Right-sizing staff is just the beginning of what predictive analytics can do.
“We ask who is showing up where, what kind of diagnoses are coming in and in what volume and acuity so that we can not only staff but staff appropriately,” Amitrano says. “The more data you have, the better, as long as you can put it into a framework that is actionable and that actually tells you something.”
Case in point: In March and May of 2019, New Jersey health officials reported a measles outbreak. Data allowed Bergen to ensure that everyone on staff was immune to the disease. Analytics also helps Bergen, which has the largest detox program in the state, to identify patients with substance abuse disorders and flag likely cases of doctor-shopping for opioid prescriptions. That data helps ensure patients are getting the help they need — the right level of care in the right setting, Amitrano says.
“Those are the type of analyses that this affords us that we didn’t have before,” he says. “For me, the excitement comes from how we look at delivering the care and what changes we can make to better the patient experience. This type of data helps us best prepare for who we care for.”
An Enormous Return on Investment (ROI)
Tools such as predictive analytics programs bring both soft and hard ROI — and can even pay for themselves.
“If you start applying a tool like this to the entire practice, the return on that investment in time, energy and critical thinking is enormous,” Jensen says.
But financial ROI isn’t necessarily the most important measurement. “If you can take an emergency department and move it from a staff feeling chaotic and overwhelmed to a staff that feels busy, efficient and confident that they’re delivering high-quality care, that’s a huge return on investment too,” he adds.

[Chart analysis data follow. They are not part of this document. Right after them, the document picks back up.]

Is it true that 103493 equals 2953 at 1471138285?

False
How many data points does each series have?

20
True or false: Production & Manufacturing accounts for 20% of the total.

The data also improves quality of care, D’Angelo says. For example, it can alert staff to patients that meet high-risk criteria for hospital readmission based on the number of times they’ve visited the ED in a certain span of time.
“We’re able to log in to this portal and see a wealth of information immediately about that patient,” D’Angelo says. And data-sharing makes it easier to connect patients to community and other resources. “That’s really what the data should be used for,” D’Angelo says.